Aim of the task —
Show every line of the material below that contains the string "customer", matching case exactly.

____ Records for this task

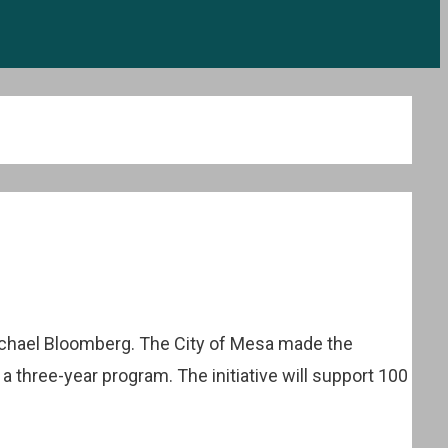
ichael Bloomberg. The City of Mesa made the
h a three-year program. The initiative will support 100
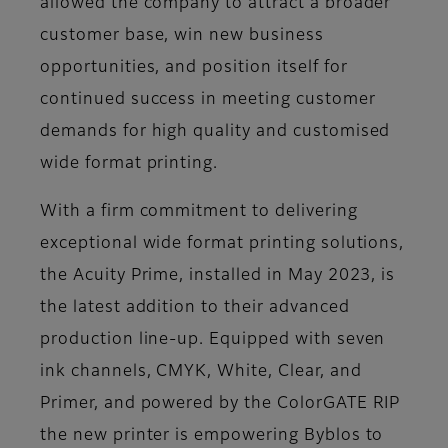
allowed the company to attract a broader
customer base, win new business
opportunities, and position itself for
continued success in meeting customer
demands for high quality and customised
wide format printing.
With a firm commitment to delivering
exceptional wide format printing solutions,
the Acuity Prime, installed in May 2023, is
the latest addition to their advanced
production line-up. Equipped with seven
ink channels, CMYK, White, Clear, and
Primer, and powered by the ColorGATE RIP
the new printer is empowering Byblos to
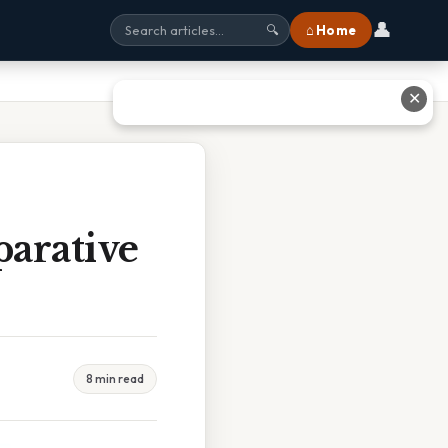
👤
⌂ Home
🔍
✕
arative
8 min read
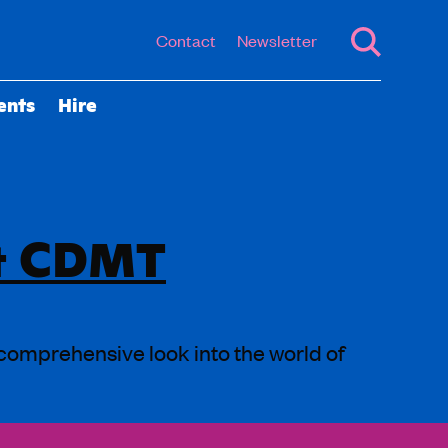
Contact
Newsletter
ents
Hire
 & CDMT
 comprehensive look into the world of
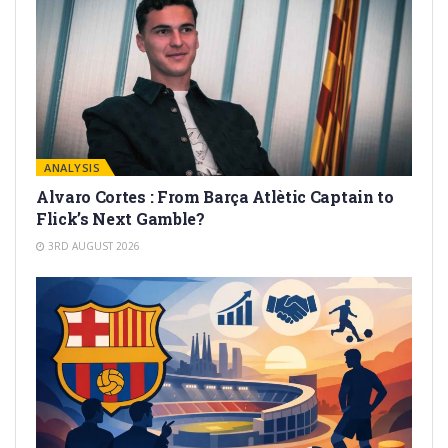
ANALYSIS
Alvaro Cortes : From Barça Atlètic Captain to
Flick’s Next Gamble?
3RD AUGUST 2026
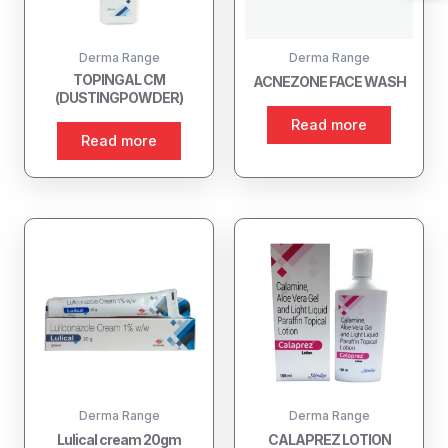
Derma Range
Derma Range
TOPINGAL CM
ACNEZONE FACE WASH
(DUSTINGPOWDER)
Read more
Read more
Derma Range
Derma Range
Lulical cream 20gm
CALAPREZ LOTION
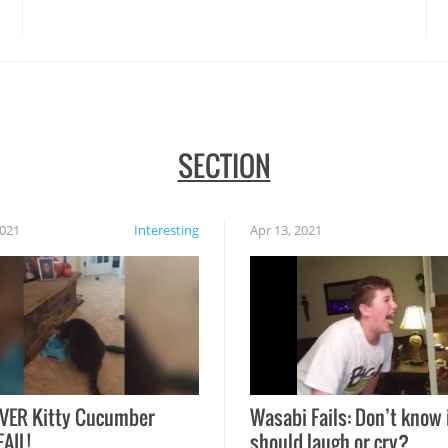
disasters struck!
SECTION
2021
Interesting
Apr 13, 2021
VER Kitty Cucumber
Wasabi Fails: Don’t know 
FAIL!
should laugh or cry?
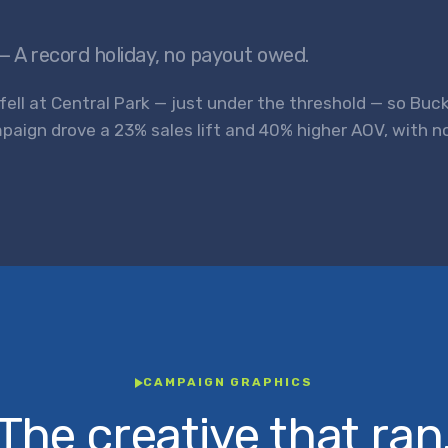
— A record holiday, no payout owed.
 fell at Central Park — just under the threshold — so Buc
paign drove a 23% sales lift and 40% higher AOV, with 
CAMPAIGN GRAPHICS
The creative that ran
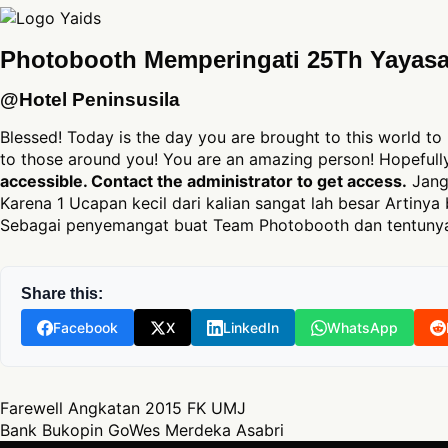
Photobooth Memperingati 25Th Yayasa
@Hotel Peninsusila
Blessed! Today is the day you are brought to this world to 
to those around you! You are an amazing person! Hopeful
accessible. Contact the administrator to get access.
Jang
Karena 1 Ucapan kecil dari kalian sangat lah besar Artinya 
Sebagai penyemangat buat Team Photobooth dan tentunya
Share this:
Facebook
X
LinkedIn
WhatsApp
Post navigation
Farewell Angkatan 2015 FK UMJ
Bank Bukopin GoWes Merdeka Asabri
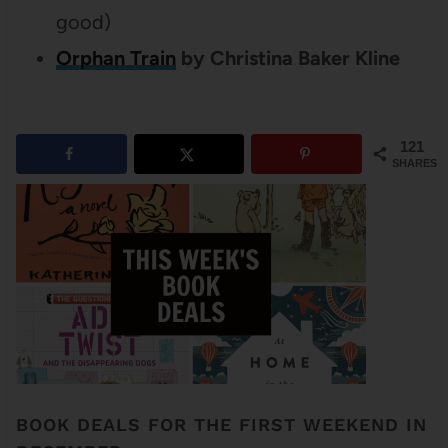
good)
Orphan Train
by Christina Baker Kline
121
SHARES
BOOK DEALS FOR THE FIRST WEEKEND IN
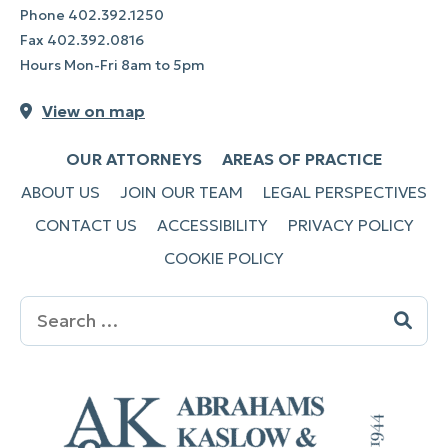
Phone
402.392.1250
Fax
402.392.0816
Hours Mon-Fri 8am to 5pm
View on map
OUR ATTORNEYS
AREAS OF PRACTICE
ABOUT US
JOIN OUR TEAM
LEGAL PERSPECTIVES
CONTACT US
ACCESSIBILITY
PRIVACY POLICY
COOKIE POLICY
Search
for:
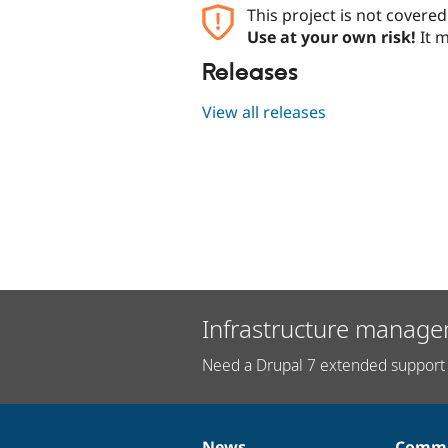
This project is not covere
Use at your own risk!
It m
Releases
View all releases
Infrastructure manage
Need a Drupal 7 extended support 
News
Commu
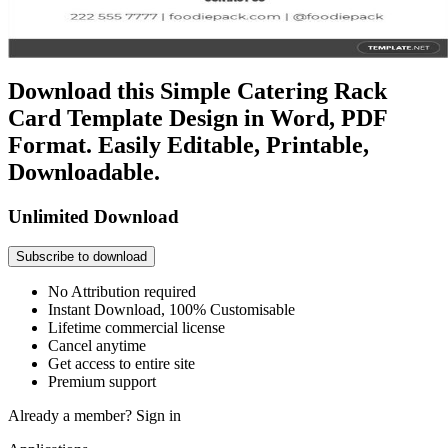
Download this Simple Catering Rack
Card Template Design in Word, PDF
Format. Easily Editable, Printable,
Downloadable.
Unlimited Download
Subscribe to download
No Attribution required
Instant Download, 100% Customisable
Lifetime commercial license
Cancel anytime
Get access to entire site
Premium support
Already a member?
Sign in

________
____ Records for this task

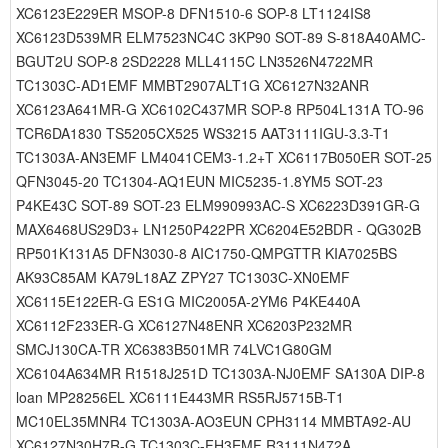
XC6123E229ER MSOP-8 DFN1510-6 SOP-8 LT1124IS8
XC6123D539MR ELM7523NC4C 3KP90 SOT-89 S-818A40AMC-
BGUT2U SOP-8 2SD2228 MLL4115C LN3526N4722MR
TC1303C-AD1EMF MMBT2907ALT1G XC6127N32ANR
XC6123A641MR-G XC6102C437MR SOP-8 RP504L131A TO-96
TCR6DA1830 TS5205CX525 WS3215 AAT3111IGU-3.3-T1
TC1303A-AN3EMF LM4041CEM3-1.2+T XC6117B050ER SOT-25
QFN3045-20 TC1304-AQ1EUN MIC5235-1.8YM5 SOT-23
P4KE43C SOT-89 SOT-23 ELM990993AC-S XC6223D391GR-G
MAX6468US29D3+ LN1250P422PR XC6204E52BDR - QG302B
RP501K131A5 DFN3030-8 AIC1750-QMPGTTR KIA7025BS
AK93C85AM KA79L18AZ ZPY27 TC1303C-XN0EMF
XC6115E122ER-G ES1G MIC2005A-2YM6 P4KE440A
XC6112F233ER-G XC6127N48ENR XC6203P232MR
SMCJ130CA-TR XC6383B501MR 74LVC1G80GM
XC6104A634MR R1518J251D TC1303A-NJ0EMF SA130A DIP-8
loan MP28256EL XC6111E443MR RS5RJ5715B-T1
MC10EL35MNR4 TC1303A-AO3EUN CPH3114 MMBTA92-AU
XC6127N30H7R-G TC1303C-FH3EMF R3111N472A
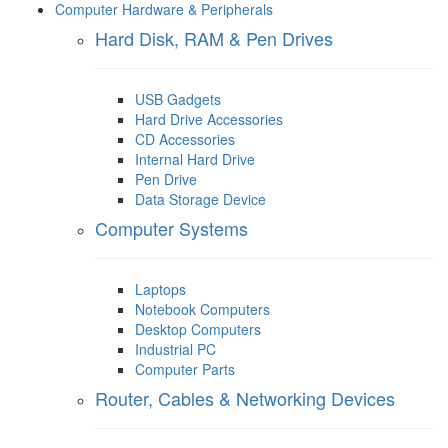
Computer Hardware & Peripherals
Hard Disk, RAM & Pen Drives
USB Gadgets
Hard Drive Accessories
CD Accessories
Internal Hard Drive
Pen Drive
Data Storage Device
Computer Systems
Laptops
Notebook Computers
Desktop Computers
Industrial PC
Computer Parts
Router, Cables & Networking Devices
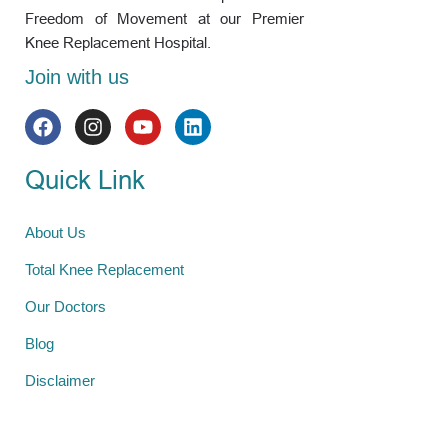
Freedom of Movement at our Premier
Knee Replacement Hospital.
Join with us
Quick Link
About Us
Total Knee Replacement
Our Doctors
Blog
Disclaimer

________

Written response —
customer base, win new business
continued success in meeting customer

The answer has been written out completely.